Now they're taking aim at restaurant meals:
Many U.S. chain restaurants are promoting "extreme eating" with dishes that pack at least a day's worth of calories and fat, without giving customers facts about their orders, a consumer group said on Monday.
Displaying restaurant offerings including a cheese-laden chicken-and-pasta dish they dubbed "Angioplasta," officials at the Center for Science in the Public Interest said such dishes help fuel national epidemics of obesity and heart disease.
They urged local, state and national governments to make restaurants list nutritional data on their menus.
Michael Jacobson, the group's executive director, took aim at "table-service" chain restaurants like Ruby Tuesday's and Uno Chicago Grill. Such places increasingly stuff their dishes with extra unhealthy ingredients, he said.

Entries shown ▸
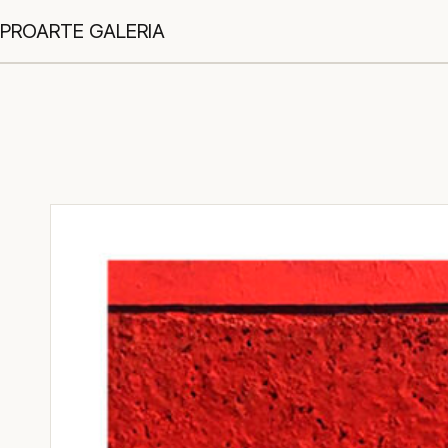
PROARTE GALERIA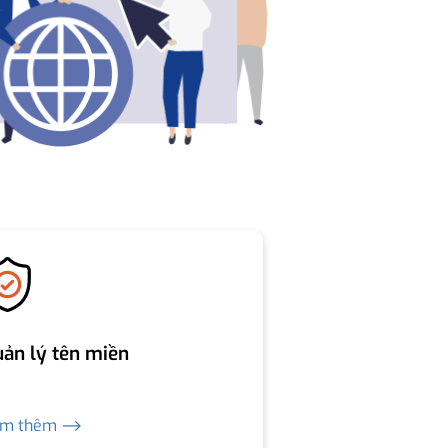
ản lý tên miền
em thêm ⟶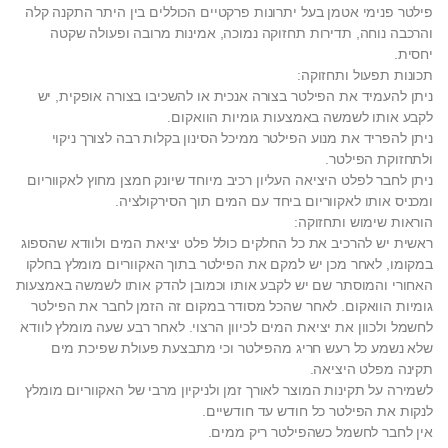
פילטר פנימי אטמן בעל יתרונות פרקטיים הכוללים בין היתר התקנה קלה
והרכבה נוחה, תדירות תחזוקה נמוכה, אמינות מרובה ופעולה שקטה
יחסית.
תכונות תפעול ותחזוקה:
ניתן להעמיד את הפילטר בצורה אנכית או להשכיבו בצורה אופקית, יש
לקבע אותו לשמשה באמצעות גומיות הוואקום.
ניתן להפריד את מנוע הפילטר ממיכל הסינון בקלות רבה לצורך ניקוי
ולתחזוקת הפילטר.
ניתן לחבר לפלט היציאה העליון רכיב מיוחד שיונק חמצן מחוץ לאקווריום
ומכניס אותו לאקווריום ביחד עם המים תוך הסירקולציה.
הוראות שימוש ותחזוקה:
ראשית יש להרכיב את כל החלקים כולל פלט יציאת המים ולוודא שהספוג
במקומו, לאחר מכן יש למקם את הפילטר בתוך האקווריום מומלץ בחלקו
האחורי והמוסתר שם יש לקבע אותו וכמובן להדק אותו לשמשה באמצעות
גומיות הוואקום. לאחר שהכל מסודר במקום זה הזמן לחבר את הפילטר
לחשמל ולכוון את יציאת המים לכיוון הרצוי. לאחר רבע שעה מומלץ לוודא
שלא נשמע כל רעש חריג מהפילטר וכי מתבצעת פעולת שפיכת מים
תקינה מפלט היציאה.
לשמירה על תקינות המוצר לאורך זמן ולניקיון מרבי של האקווריום מומלץ
לנקות את הפילטר כל חודש עד חודשיים.
אין לחבר לחשמל כשהפילטר ריק ממים.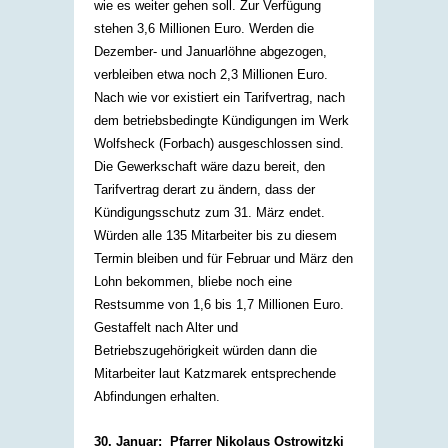
wie es weiter gehen soll. Zur Verfügung
stehen 3,6 Millionen Euro. Werden die
Dezember- und Januarlöhne abgezogen,
verbleiben etwa noch 2,3 Millionen Euro.
Nach wie vor existiert ein Tarifvertrag, nach
dem betriebsbedingte Kündigungen im Werk
Wolfsheck (Forbach) ausgeschlossen sind.
Die Gewerkschaft wäre dazu bereit, den
Tarifvertrag derart zu ändern, dass der
Kündigungsschutz zum 31. März endet.
Würden alle 135 Mitarbeiter bis zu diesem
Termin bleiben und für Februar und März den
Lohn bekommen, bliebe noch eine
Restsumme von 1,6 bis 1,7 Millionen Euro.
Gestaffelt nach Alter und
Betriebszugehörigkeit würden dann die
Mitarbeiter laut Katzmarek entsprechende
Abfindungen erhalten.
30. Januar: Pfarrer Nikolaus Ostrowitzki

List of tasks ▸
**1)** Please print the text about restaurant meals, starting with "Michael Jacobson, the" and going on through "ingredients, he said.".
**2)** In one to three sentences, explain why Michael Jacobson singled out table-service chain restaurants, as the text about restaurant meals reports.
**3)** Write the next part of the text about restaurant meals, picking up after its last sentence.

Answers by task ▸
**1)**
Michael Jacobson, the group's executive director, took aim at "table-service" chain restaurants like Ruby Tuesday's and Uno Chicago Grill. Such places increasingly stuff their dishes with extra unhealthy ingredients, he said.

**2)** Jacobson said that places such as Ruby Tuesday's and Uno Chicago Grill increasingly stuff their dishes with extra unhealthy ingredients.

**3)**
"What we're finding is that table-service restaurants have launched into a whole new era of extreme eating," Jacobson said. "If we're going to deal with the epidemic of obesity and the tremendous prevalence of heart attacks and strokes, we're going to have to do something about restaurant foods."
Look, it's terribly simple. People own their own bodies and if they want to die well fed and fat, then so be it. What they stuff into their mouths is no business of anyone else's.
But then, it's tough to raise money for the CSPI with that sort of attitude.